Crucial to Larasi’s thinking is the concept of intersectionality. The Combahee River Collective, an American black lesbian feminist group, is often credited with the first intersectionality critiques, but the concept was developed and expanded upon by critical race theorist Kimberlé Crenshaw. Crenshaw warns against ‘marginaliz[ing] those who are multiply-burdened’. It is not enough to simply add Black women to ‘an already established analytical structure’. This is because ‘the intersectional experience is greater than the sum of racism and sexism’. In other words, attention must be paid not simply to sex discrimination or racial prejudices, but the compounding effects of race and gender. As Larasi puts it, black and lesbian women are not simply ‘add-ons’ to a version of feminism premised on white, middle-class, cis-gender women. As Larasi observes, ‘young BME women being harassed on the streets of London are harassed as BME women – they’re not black today and then women tomorrow’. Their experiences of abuse are often not understood by service providers, who often retain racially stereotypical ways of dealing with survivors of violence, thus deterring girls and women from seeking help.
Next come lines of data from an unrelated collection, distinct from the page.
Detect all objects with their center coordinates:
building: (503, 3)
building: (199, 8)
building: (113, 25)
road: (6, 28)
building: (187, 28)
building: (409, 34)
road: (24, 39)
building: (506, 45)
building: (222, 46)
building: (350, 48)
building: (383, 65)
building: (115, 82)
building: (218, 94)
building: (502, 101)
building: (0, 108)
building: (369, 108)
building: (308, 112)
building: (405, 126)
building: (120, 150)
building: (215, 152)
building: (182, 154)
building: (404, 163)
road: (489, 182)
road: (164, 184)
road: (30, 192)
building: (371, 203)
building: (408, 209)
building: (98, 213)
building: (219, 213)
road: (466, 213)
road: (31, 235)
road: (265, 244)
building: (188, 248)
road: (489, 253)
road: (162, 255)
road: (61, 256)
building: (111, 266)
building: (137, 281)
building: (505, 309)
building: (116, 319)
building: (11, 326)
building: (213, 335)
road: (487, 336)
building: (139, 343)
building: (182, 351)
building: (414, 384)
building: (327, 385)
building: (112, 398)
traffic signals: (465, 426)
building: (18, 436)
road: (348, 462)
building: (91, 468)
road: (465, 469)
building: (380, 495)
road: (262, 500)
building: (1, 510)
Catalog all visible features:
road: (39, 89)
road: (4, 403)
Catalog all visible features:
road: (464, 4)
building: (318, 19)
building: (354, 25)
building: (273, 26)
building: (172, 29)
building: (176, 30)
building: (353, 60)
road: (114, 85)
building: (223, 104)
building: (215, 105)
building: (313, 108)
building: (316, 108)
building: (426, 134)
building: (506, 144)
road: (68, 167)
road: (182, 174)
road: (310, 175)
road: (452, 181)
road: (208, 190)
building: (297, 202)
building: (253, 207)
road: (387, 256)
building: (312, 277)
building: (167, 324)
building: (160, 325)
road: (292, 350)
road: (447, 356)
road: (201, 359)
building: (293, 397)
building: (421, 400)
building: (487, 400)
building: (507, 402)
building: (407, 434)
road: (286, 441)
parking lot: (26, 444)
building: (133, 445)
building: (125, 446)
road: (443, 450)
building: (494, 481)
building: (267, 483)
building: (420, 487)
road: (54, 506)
Furthermore, Larasi is adamant that minoritized women must speak for themselves: her aim is providing and sustaining ‘life-saving services that are led by BME women for BME women’. She quotes Angela Davis’ saying: ‘build from the margins, not from the centre’.

 

There is no easy way to summarise just how influential Larasi has been. Her position as one of the great leaders of our times has been marked by her ranking in the World Pride Power List. In 2019, she was one of the World’s 100 Most Influential People in Gender Policy. Put bluntly, she is one of the most influential LGBTQ people in the worlds of politics and activism. She has also been awarded an MBE (Member of the British Empire) for her work.

 

She is also a ‘rock star’ of feminism. A number of us (including me) look on in awe as, during the 75th Golden Globe Awards in 2018, she walked up the red carpet as the guest of Emma Watson (of Harry Potter fame). The event was to draw attention to the #TimesUp campaign against sexual harassment, and Larasi did it in true rock star style, dressed in black tuxedo and boots.  

 

And who is the person? Larasi identifies as a lesbian. She is a mother to one daughter and one son but, I am told, she is also ‘a mother to many’. She is an amazing cook and vegan (although giving up cheese was a struggle). Music is a passion, for which she has eclectic tastes including hiphop, 90s soul, and jazz. If you start her talking about Afrofuturist literature, ‘ol’ skool’ reggae, or the works of Alice Walker, I guarantee that you will be entranced for hours. Her tipple is a gin and tonic, preferably near a dance floor. She loves mountain climbing, although regretfully has too little time to indulge.  Her friends call her a lioness, a African-Caribbean feminist warrior. She is wise, gentle, and approachable. Working in a field where there are often difficult and distressing things to address, she is grounded, knows how to ‘flip the question’, inclusive, and makes people feel that they belong. She is one of the most important British feminists.

 

How can I sum her up? She is animated by Solidarity. Like her grandmother and mother before her, she is a rule breaker. The urge to resist is ‘in her blood’. Of course, it is challenging living one’s life as an activist. But, Larasi contends that ‘we dare to dream that we could have a just, safe and equal world, and we were crazy and courageous enough to create it together, and this moment represented something huge in that process’.